OIG Report Highlights Personal Care’s Outsized Role In Medicaid Fraud

As at-home care has increasingly become a more popular model for health care, a significant portion of fraud convictions over the last 10 years have involved personal care services attendants.

Between 2014 and 2023, personal care services accounted for at least 34% of fraud convictions in some years and as much as 48% in other years.

That’s according to a new report from OIG that detailed the findings from Medicaid Fraud Control Units (MFCUs). MFCUs are mandated by the Social Security Act to investigate and prosecute Medicaid provider fraud and patient abuse or neglect.


MFCUs are in all 50 states and are jointly funded by the federal and state governments.

Source: OIG

In fiscal year 2023, these units reported 1,143 convictions, which, while higher than in FY 2020, remained lower than pre-pandemic levels.

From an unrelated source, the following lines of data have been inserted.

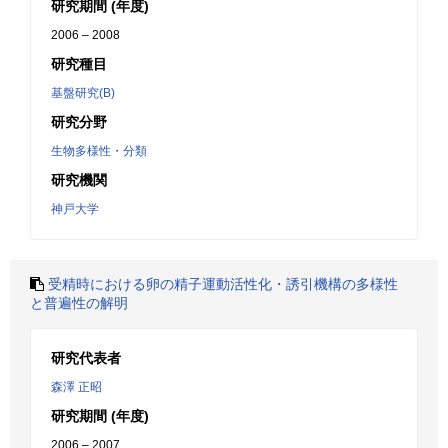
研究期間 (年度)
2006 – 2008
研究種目
基盤研究(B)
研究分野
生物多様性・分類
研究機関
神戸大学
受精時における卵の精子運動活性化・誘引機構の多様性
と普遍性の解明
研究代表者
森澤 正昭
研究期間 (年度)
2006 – 2007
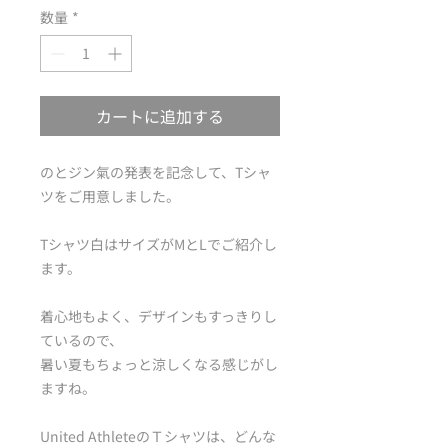
数量
*
カートに追加する
のとジン氣の発表を記念して、Tシャ
ツをご用意しました。
Tシャツ白はサイズがMとLでご紹介し
ます。
着心地もよく、デザインもすっきりし
ているので、
暑い夏もちょっと涼しくなる感じがし
ますね。
United AthleteのＴシャツは、どんな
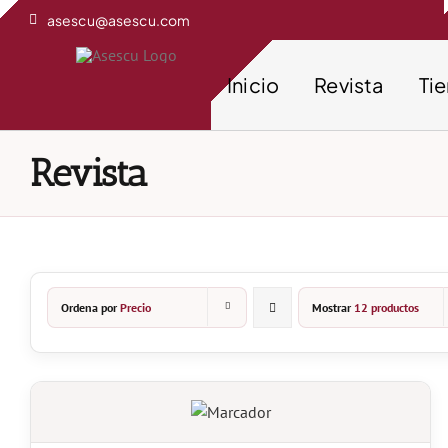
Saltar
asescu@asescu.com
al
contenido
Inicio
Revista
Ti
Revista
Ordena por
Precio
Mostrar
12 productos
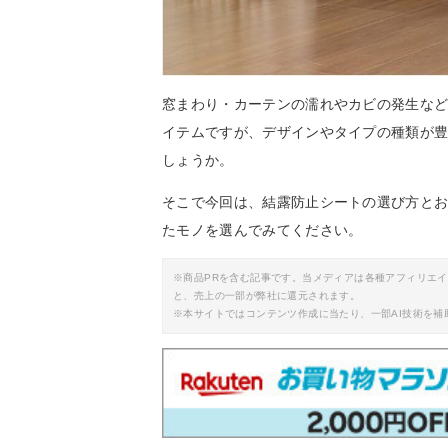
窓まわり・カーテンの濡れやカビの発生な
イテムですが、デザインやタイプの種類が
しょうか。
そこで今回は、結露防止シートの選び方と
たモノを選んでみてください。
※商品PRを含む記事です。当メディアは各種アフィリエ
と、売上の一部が弊社に還元されます。
※本サイトではコンテンツ作成に当たり、一部AI技術を補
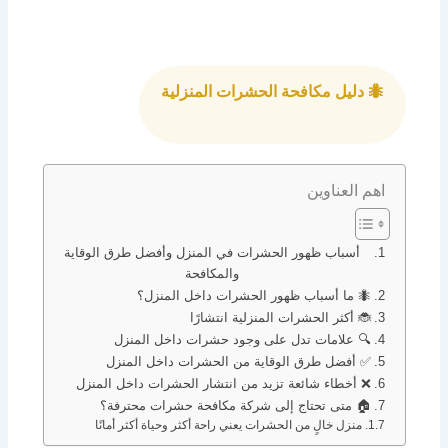
🐜 دليل مكافحة الحشرات المنزلية
اهم العناوين
أسباب ظهور الحشرات في المنزل وأفضل طرق الوقاية
والمكافحة
🐜 ما أسباب ظهور الحشرات داخل المنزل؟
🐞 أكثر الحشرات المنزلية انتشارًا
🔍 علامات تدل على وجود حشرات داخل المنزل
✅ أفضل طرق الوقاية من الحشرات داخل المنزل
❌ أخطاء شائعة تزيد من انتشار الحشرات داخل المنزل
🏠 متى تحتاج إلى شركة مكافحة حشرات محترفة؟
منزل خالٍ من الحشرات يعني راحة أكثر وحياة أكثر أمانًا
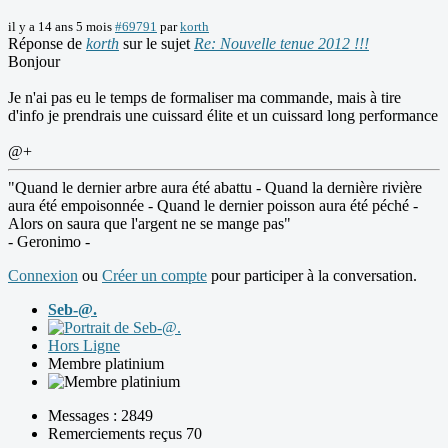
il y a 14 ans 5 mois
#69791
par
korth
Réponse de
korth
sur le sujet
Re: Nouvelle tenue 2012 !!!
Bonjour
Je n'ai pas eu le temps de formaliser ma commande, mais à tire
d'info je prendrais une cuissard élite et un cuissard long performance
@+
"Quand le dernier arbre aura été abattu - Quand la dernière rivière
aura été empoisonnée - Quand le dernier poisson aura été péché -
Alors on saura que l'argent ne se mange pas"
- Geronimo -
Connexion
ou
Créer un compte
pour participer à la conversation.
Seb-@.
Hors Ligne
Membre platinium
Messages : 2849
Remerciements reçus 70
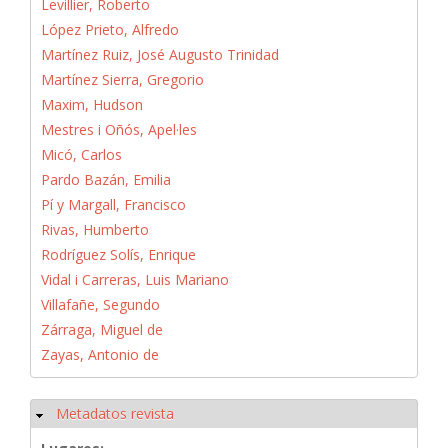
Levillier, Roberto
López Prieto, Alfredo
Martínez Ruiz, José Augusto Trinidad
Martínez Sierra, Gregorio
Maxim, Hudson
Mestres i Oñós, Apel·les
Micó, Carlos
Pardo Bazán, Emilia
Pí y Margall, Francisco
Rivas, Humberto
Rodríguez Solís, Enrique
Vidal i Carreras, Luis Mariano
Villafañe, Segundo
Zárraga, Miguel de
Zayas, Antonio de
Metadatos revista
Ocultar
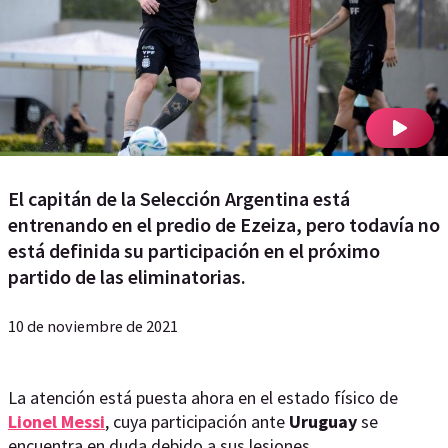
El capitán de la Selección Argentina está
entrenando en el predio de Ezeiza, pero todavía no
está definida su participación en el próximo
partido de las eliminatorias.
10 de noviembre de 2021
La atención está puesta ahora en el estado físico de
Lionel Messi
, cuya participación ante
Uruguay
se
encuentra en duda debido a sus lesiones.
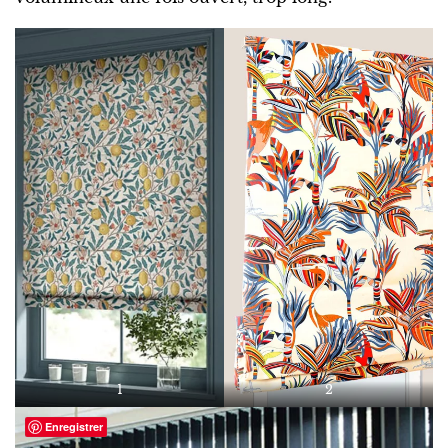
1
2
Enregistrer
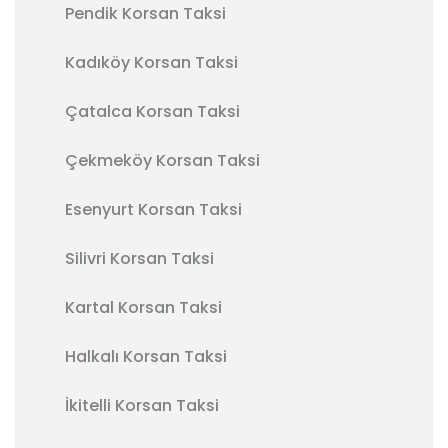
Pendik Korsan Taksi
Kadıköy Korsan Taksi
Çatalca Korsan Taksi
Çekmeköy Korsan Taksi
Esenyurt Korsan Taksi
Silivri Korsan Taksi
Kartal Korsan Taksi
Halkalı Korsan Taksi
İkitelli Korsan Taksi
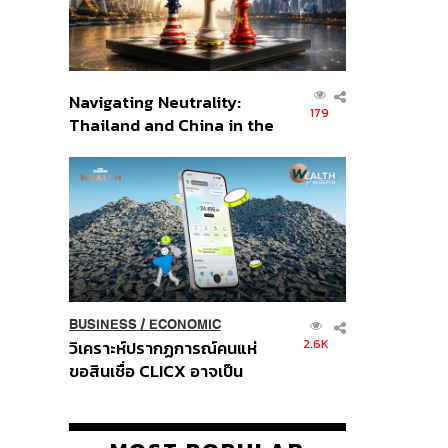
Navigating Neutrality:
179
Thailand and China in the
Age of a New Global
Order
BUSINESS
/
ECONOMIC
2.6K
วิเคราะห์ปรากฏการณ์คนแห่
ขอสินเชื่อ CLICX อาจเป็น
เพียงยอดภูเขาน้ำแข็ง ของ
ปัญหาหนี้ครัวเรือนไทยที่ถูกซุก
ไว้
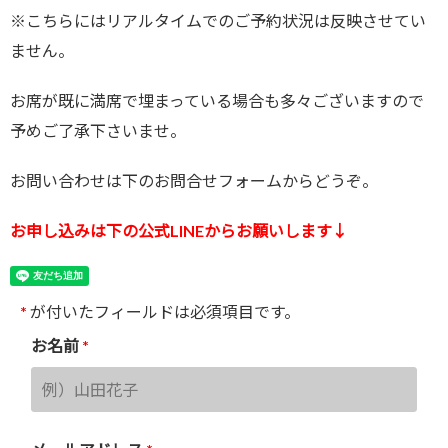
※こちらにはリアルタイムでのご予約状況は反映させてい
ません。
お席が既に満席で埋まっている場合も多々ございますので
予めご了承下さいませ。
お問い合わせは下のお問合せフォームからどうぞ。
お申し込みは下の公式LINEからお願いします↓
*
が付いたフィールドは必須項目です。
お名前
*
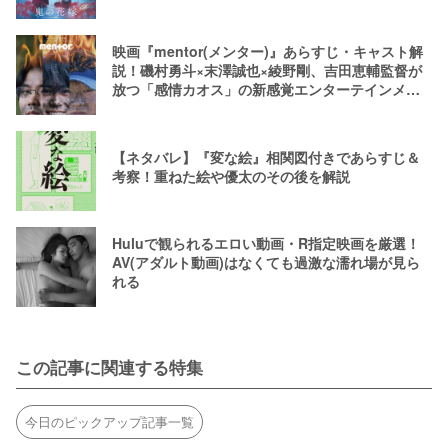
映画『mentor(メンター)』あらすじ・キャスト解
説！磯村勇斗×末澤誠也×綾野剛、吉田恵輔監督が
放つ「感情カオス」の新感覚エンターテインメン
ト
【ネタバレ】『変な絵』相関図付きであらすじ＆
考察！重ねた絵や優太のその後を解説
Huluで観られるエロい動画・R指定映画を厳選！
AV(アダルト動画)はなくても過激な濡れ場が見ら
れる
この記事に関連する特集
今日のピックアップ記事一覧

The number of convictions had steadily declined during FY 2020 — aligning with the onset of the COVID-19 pandemic — which indicates a “sustained impact on enforcement activities,” OIG wrote in its report.

However, there seems to be ongoing issues related to fraud in personal care.

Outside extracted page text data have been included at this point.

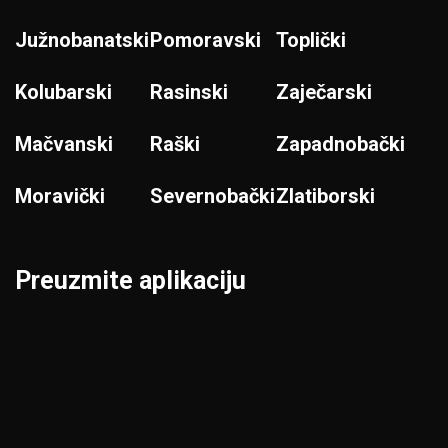
Južnobanatski
Pomoravski
Toplički
Kolubarski
Rasinski
Zaječarski
Mačvanski
Raški
Zapadnobački
Moravički
Severnobački
Zlatiborski
Preuzmite aplikaciju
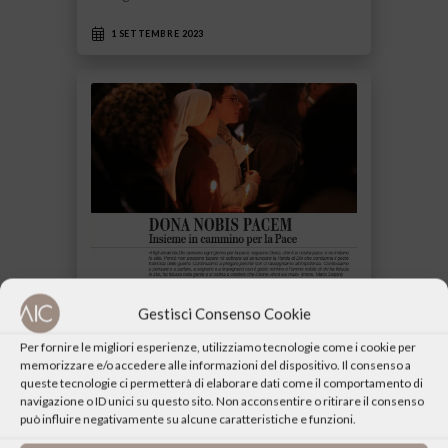
1 SETTEMBRE 2023
Gestisci Consenso Cookie
Dona Nobis Pacem – 7/9/23
Per fornire le migliori esperienze, utilizziamo tecnologie come i cookie per
memorizzare e/o accedere alle informazioni del dispositivo. Il consenso a
DONA NOBIS PACEM Insieme in cammino
queste tecnologie ci permetterà di elaborare dati come il comportamento di
per la Pace «I figli amati da Dio operano
navigazione o ID unici su questo sito. Non acconsentire o ritirare il consenso
può influire negativamente su alcune caratteristiche e funzioni.
ogni giorno per la pace,…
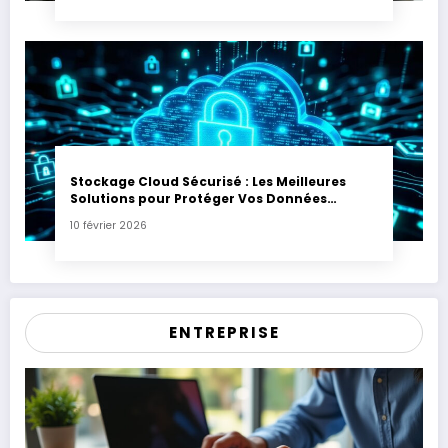
Stockage Cloud Sécurisé : Les Meilleures
Solutions pour Protéger Vos Données
Sensibles
10 février 2026
ENTREPRISE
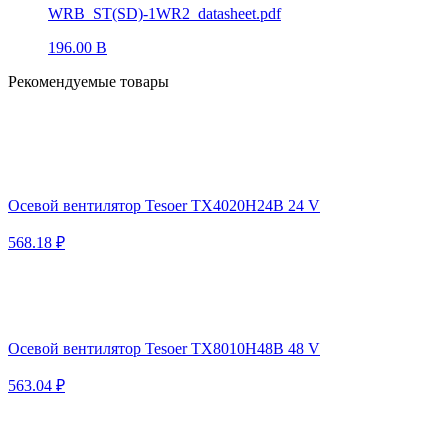
WRB_ST(SD)-1WR2_datasheet.pdf
196.00 B
Рекомендуемые товары
Осевой вентилятор Tesoer TX4020H24B 24 V
568.18 ₽
Осевой вентилятор Tesoer TX8010H48B 48 V
563.04 ₽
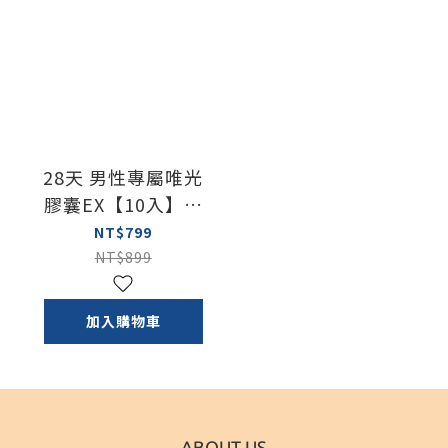
28天 男性專屬唯光
膠囊EX【10入】效
期：2028/2/22
NT$799
NT$899
加入購物車
ABOUT US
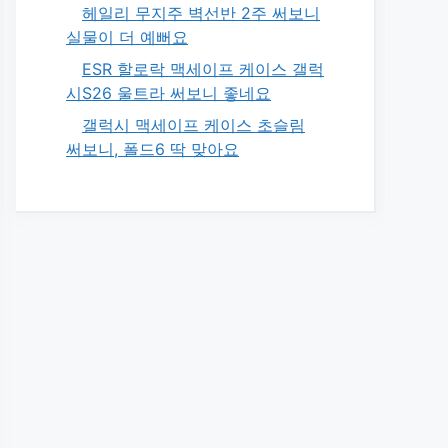
헤일리 무지주 벽선반 2주 써보니
실물이 더 예뻐요
ESR 할로락 맥세이프 케이스 갤럭
시S26 울트라 써보니 좋네요
갤럭시 맥세이프 케이스 초슬림
써보니, 폴드6 딱 맞아요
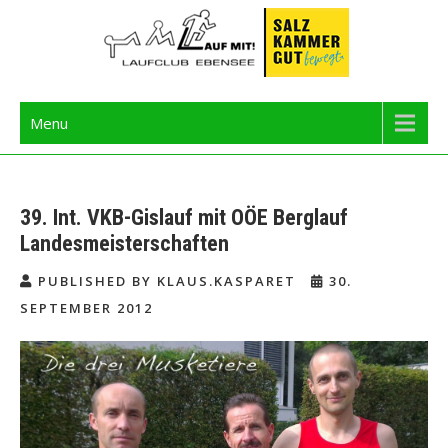
Skip
to
content
Langbathseelauf
Menu
39. Int. VKB-Gislauf mit OÖE Berglauf
Landesmeisterschaften
PUBLISHED BY KLAUS.KASPARET
30.
SEPTEMBER 2012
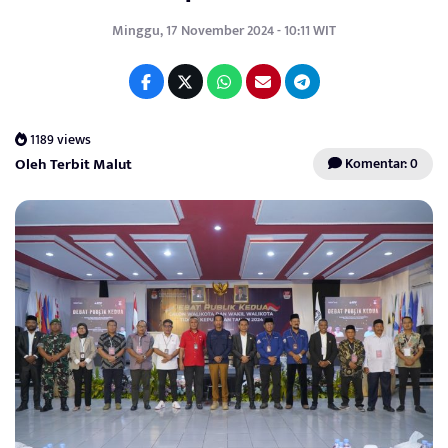
Minggu, 17 November 2024 - 10:11 WIT
1189 views
Oleh Terbit Malut
Komentar: 0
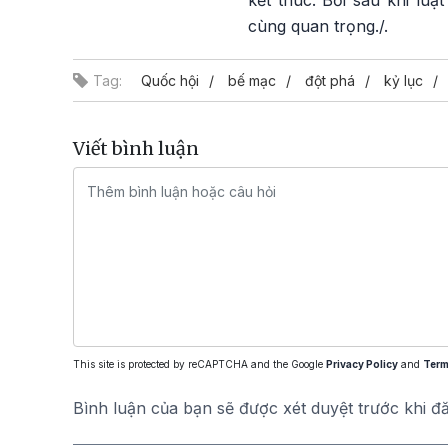
kết thúc. Bởi sau khi luậ
cùng quan trọng./.
Tag:
Quốc hội
bế mạc
đột phá
kỷ lục
Viết bình luận
This site is protected by reCAPTCHA and the Google
Privacy Policy
and
Term
Bình luận của bạn sẽ được xét duyệt trước khi đ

While personal care attendants made up a significant amount of convictions, they also represented a higher percentage than all other provider types.

In FY 2023, OIG found personal care services accounted for 279 convictions compared to 66 for nurses, 43 for home health agencies, 33 for ophthalmologists and 36 for mental health facilities.

Source: OIG

The OIG report cited 43 criminal convictions from home health agencies and 26 civil settlements in 2023.

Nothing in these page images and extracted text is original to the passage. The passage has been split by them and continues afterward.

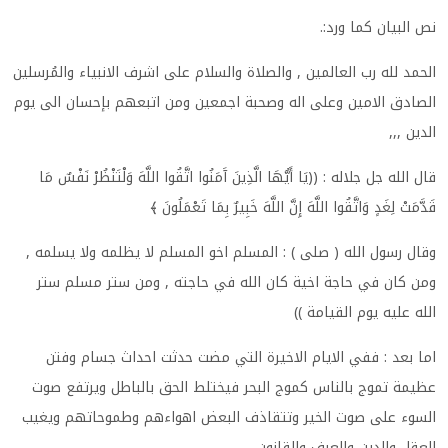
نص البيان كما ورد:
.
الحمد لله رب العالمين , والصلاة والسلام على اشرف الانبياء والمُرسلين
الصادق الامين وعلى اله وصحبة اجمعين ومن اتبعهم بإحسان الى يوم
الدين
,,,
قال الله جل جلاله : ((يَا أَيُّهَا الَّذِينَ آَمَنُوا اتَّقُوا اللَّهَ وَلْتَنْظُرْ نَفْسٌ مَا
قَدَّمَتْ لِغَدٍ وَاتَّقُوا اللَّهَ إِنَّ اللَّهَ خَبِيرٌ بِمَا تَعْمَلُونَ ﴾
وقال رسول الله ( صلى ) : المسلم اخو المسلم لا يظلمه ولا يسلمه ,
ومن كان في حاجة اخية كان الله في حاجته , ومن ستر مسلم ستر
الله عليه يوم القيامة
))
اما بعد : ففي الايام الاخيرة التي مضت حدثت احداث جسام وفتن
عظيمة تموج بالناس كموج البحر فيختلط الحق بالباطل ويرتفع صوت
السوء على صوت الخير وتتقاذف البعض اهواءهم وطموحاتهم ويغيب
العقل والدين والعرف والقانون
...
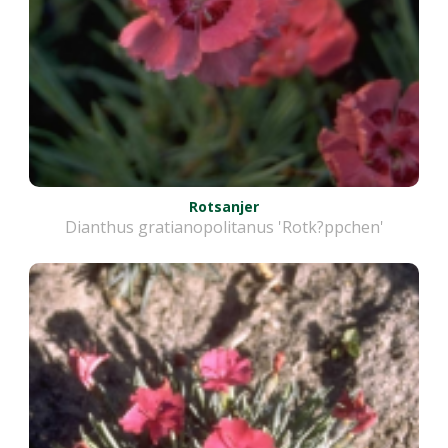
Rotsanjer
Dianthus gratianopolitanus 'Rotk?ppchen'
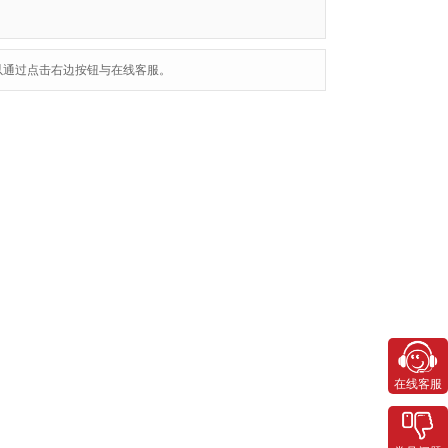
以通过点击右边按钮与在线客服。
在线客服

Of the dozens of provider types listed in the report, home health fraud convictions totaled the highest in recoveries at $34.6 million. Other notable provider types near the top of the list were surgeons ($26.8 million), personal care service agencies ($26.4 million) and suppliers of durable medical equipment ($23.6 million).

The 1,143 criminal convictions totaled $272 million in recoveries and the 436 civil settlements totaled about $962 million.

This week, Family First Home Health Care, a personal care agency based in North Carolina, reached a settlement of $600,000 to settle accusations of submitting fraudulent Medicaid claims from 2015 to 2020, which violated both federal and North Carolina False Claims Acts.

The government alleged that Family First and its owner Marion James billed Medicaid for in-home personal care services that were never performed on days when patients were hospitalized.

As for the federal government’s crackdown of these cases, the crime units seem to be paying off.

“The amount of civil recoveries reached a 4-year high in 2023 and the combined criminal and civil recoveries were $1.2 billion, resulting in an ROI of $3.35 for every $1 spent,” the OIG reported.